Facebook und Gleichberechtigung
Facebook-CEO Sheryl Sandbergs ist eine dieser neoliberalen, vermeintlichen Feministinnen. Sie lässt sich an die Öffentlichkeit verkaufen und vermarkten, das weiß gerade ein börsennotiertes Unternehmen wie Facebook, am besten. Sandberg schrieb ein Buch mit dem Titel „Lean In Feminism”. Ein sich anlehnender Feminismus. Anlehnend die Erfolge der elitären Männer. „Lean-In“ beschreibt genau diesen wirtschaftsliberalen, exklusiven Feminismus der sich an privilegierte, weiße, reiche und gebildete Frauen richtet. Sie können das gleiche erreichen wie Sandberg. Und Sandberg kann das gleich erreichen wie erfolgreiche Männer in den Chefetagen der multinationalen Konzerne. Warum sollten Frauen etwas erreichen wollen, was bei Männern vom Großteil der Gesellschaft angeprangert wird? Die Machtkonzentration und Entscheidungskraft sowie die finanzielle Vergütung einiger weniger sollen ein bisschen weiblicher werden, um die grassierende Ungleichheit weiterhin kaschieren zu können. Die herrschende Klasse, die durchaus als Antithese von nachhaltig ausgerichtetem Feminismus bezeichnet werden kann, wird damit lediglich um einen Schuss weiblicher. Aus westlicher Perspektive scheint es sogar fast schlüssig: Jede Frau kann alles erreichen, wenn sie dafür nur hart genug arbeitet! Stimmt jedoch nur bis zu einem gewissen Grad. Was Sheryl Sandberg und Co. dabei nicht bedenken, mit Nanny, Putzfrau und gesichertem Bankkonto lassen sich diese Ziele viel eher erreichen als ohne diesen Luxus. Die Masse der Frauen, auch in reichen Ländern wie Österreich, kämpft mit ganz anderen Problemen. Manchmal jeden Tag aufs Neue. Was würde Sandberg wohl zu Supermarktkassiererin sagen? „Alltagsheldin, wenn du weiter hart arbeitest wird es sich lohnen“? Mehr bezahlt wirst du aber vorerst nicht.“ Natürlich gibt es auch unter elitären Frauen Ausnahmen, leider zu wenige, weil sie für den Kampf nach Gleichstellung genauso wichtig wären.

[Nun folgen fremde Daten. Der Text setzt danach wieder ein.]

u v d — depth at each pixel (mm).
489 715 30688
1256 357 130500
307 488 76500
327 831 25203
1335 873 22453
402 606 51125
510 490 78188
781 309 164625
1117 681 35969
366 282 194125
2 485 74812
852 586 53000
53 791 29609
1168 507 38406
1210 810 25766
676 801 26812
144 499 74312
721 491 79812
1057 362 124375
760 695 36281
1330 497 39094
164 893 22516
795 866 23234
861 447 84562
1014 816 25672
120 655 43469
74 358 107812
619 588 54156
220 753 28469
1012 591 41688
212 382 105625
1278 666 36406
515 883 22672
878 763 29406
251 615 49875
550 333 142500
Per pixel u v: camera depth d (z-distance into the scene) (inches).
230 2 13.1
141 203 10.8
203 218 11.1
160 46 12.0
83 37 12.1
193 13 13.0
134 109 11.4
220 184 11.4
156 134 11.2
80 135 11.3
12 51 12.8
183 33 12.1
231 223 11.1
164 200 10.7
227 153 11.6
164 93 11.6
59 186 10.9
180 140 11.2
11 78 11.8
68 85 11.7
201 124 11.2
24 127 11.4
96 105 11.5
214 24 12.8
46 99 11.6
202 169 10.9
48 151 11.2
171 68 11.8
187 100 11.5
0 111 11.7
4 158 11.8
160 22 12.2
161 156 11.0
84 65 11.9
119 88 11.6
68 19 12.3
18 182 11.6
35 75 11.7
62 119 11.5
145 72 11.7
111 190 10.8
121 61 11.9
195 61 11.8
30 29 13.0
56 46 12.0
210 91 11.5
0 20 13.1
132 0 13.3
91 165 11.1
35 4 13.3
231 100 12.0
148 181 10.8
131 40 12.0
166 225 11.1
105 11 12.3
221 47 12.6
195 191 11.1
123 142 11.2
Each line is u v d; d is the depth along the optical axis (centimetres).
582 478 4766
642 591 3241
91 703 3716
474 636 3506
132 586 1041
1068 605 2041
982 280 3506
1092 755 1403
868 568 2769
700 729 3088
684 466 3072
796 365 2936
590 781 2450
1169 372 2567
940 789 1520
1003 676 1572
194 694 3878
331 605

An der Tatsache, dass Machtverhältnisse weiterhin eingemeißelt in männlichen, weißen, westlichen Händen sind ändert „Lean-In Feminismus“ kaum etwas. Eine Erzählung, die sich um 1% der Frauen dreht, die tatsächlich mächtiger werden. Wo, wie und wann sie mächtiger werden, entscheiden dennoch meistens Männer. Ein Fortschritt? Als Feminist sage ich, ein auf jeden Fall begrenzter Fortschritt.
Die Frauen der 99%: hinter euch stehen wir!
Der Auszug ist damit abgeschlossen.